“Father!” Laura cried. The shotgun dropped from her hands, clattering forgotten onto the stones, and she turned and began scrambling down the path along the edge of the cliff. Even in the dim light, Logan could see that she was dashing along the trail at an almost suicidal pace, taking desperate chances as she leapt over rocks and fissures in an attempt to get to the bottom of the waterfall as quickly as possible. He rose to his feet and — doing his best to ignore the sharp pain in his shoulder — followed. By the time he reached her, she was at the edge of a little pool at the base of the cliff, water cascading all around, cradling the battered body of her father in her arms. She bent her head over him, weeping more loudly now.
With the absence of moonlight, Chase Feverbridge had reverted to his normal self. Gone was the thick hair from his limbs; gone were the hoary, oversized nails. The battered form was once again the bemused, charismatic scientist he had first met in the secret lab, mere weeks before.
Looking on, he understood what had just happened. Feverbridge had seen the unmistakable pain in his daughter’s eyes. He must have realized he was a lost soul. What he was doing was unpardonable — but it was something he could not stop, a murderous obsession that was only growing worse. Whether his daughter would have managed to shoot him, nobody could now say — but rather than force her to live with doing so, and knowing he could no longer change, he’d saved her from the terrible choice by taking his own life, falling from the top of the cliff — ironically, dying in exactly the way Laura said he had half a year earlier.

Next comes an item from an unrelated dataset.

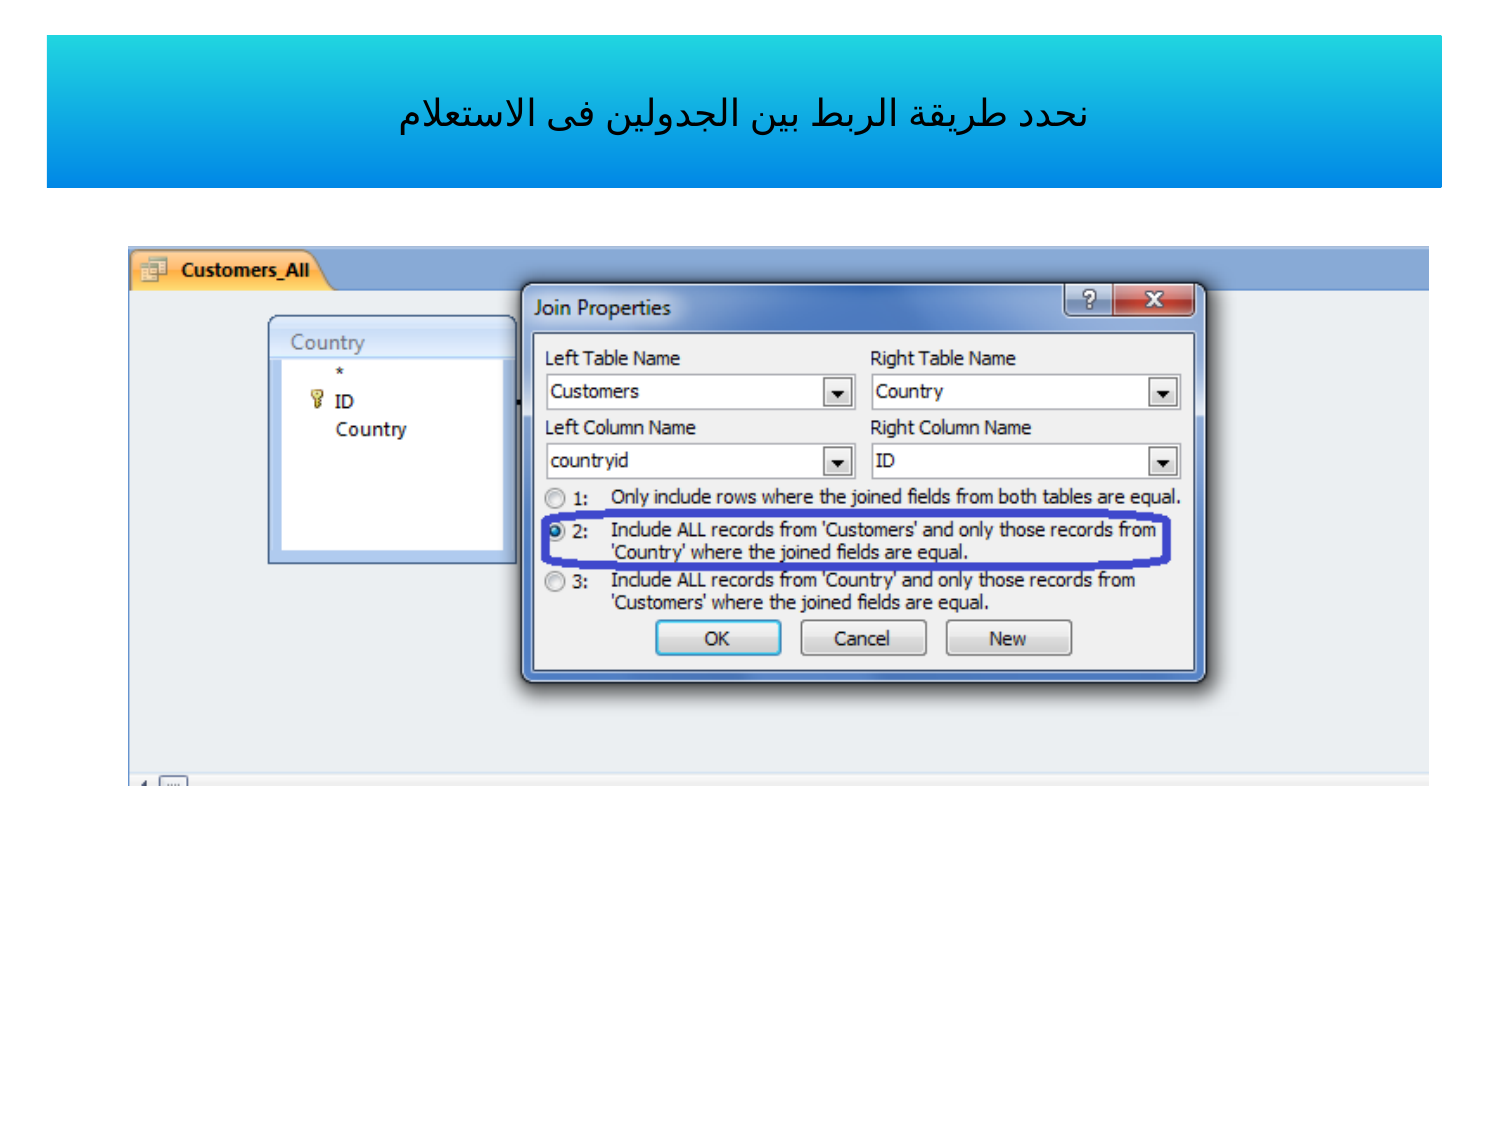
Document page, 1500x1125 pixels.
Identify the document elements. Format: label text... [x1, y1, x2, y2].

title نحدد طريقة الربط بين الجدولين فى الاستعلام [46, 35, 1442, 188]
picture [128, 245, 1429, 786]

Logan pulled out his cell phone, dialed 911 — it took three tries before he managed to keep the call from dropping — and gave them the location, as best he could, of where Albright could be found. Then he knelt beside her. She was rocking her father’s head in her arms now, the weeping reduced to racking sobs.
“How did you know to come here?” he asked her gently.
It took her some time to answer. “I couldn’t think where else to go.”
He waited, perhaps ten minutes, perhaps fifteen, for the sobbing to stop. There was nothing more to say. Finally, he put a hand on her shoulder. “Come on. I’ll take you back to the camp. Then we’d better call Krenshaw, turn ourselves in before he makes his move on the Blakeneys.”
At this she looked at him for the first time since he’d come up beside her. “Turn ourselves in? You’ve done nothing wrong. If anything, you were the one who came here tonight and showed me the truth. If it wasn’t for you, he’d have killed again. And again, and again. I’m the one — the only one — at fault. I wanted to believe him. I thought I did believe him. But deep down, I guess I always wondered — was he really there, locked in that room of his, on the nights of the full moon? Why was it that our research kept running into blind alleys? I should have asked myself those questions directly. Despite his pleas for privacy, to respect his affliction, I should have looked in on him those nights when the moon was full. I realize now the reason I never did was because I didn’t… didn’t want to know the truth.” She sniffed. “I thought I could cure him. But all I did was prolong his murderous obsession. And now, because of me — directly or indirectly, it doesn’t matter — four more people have died.”
And with this she laid her father’s head gently on a rock, rose, turned, and began walking back in the direction of the fire station. Logan watched her receding form for a minute until it was nothing more than a phantom, gray against black. And then he, too, rose from the gurgling pool and, moving slowly and painfully, began to follow.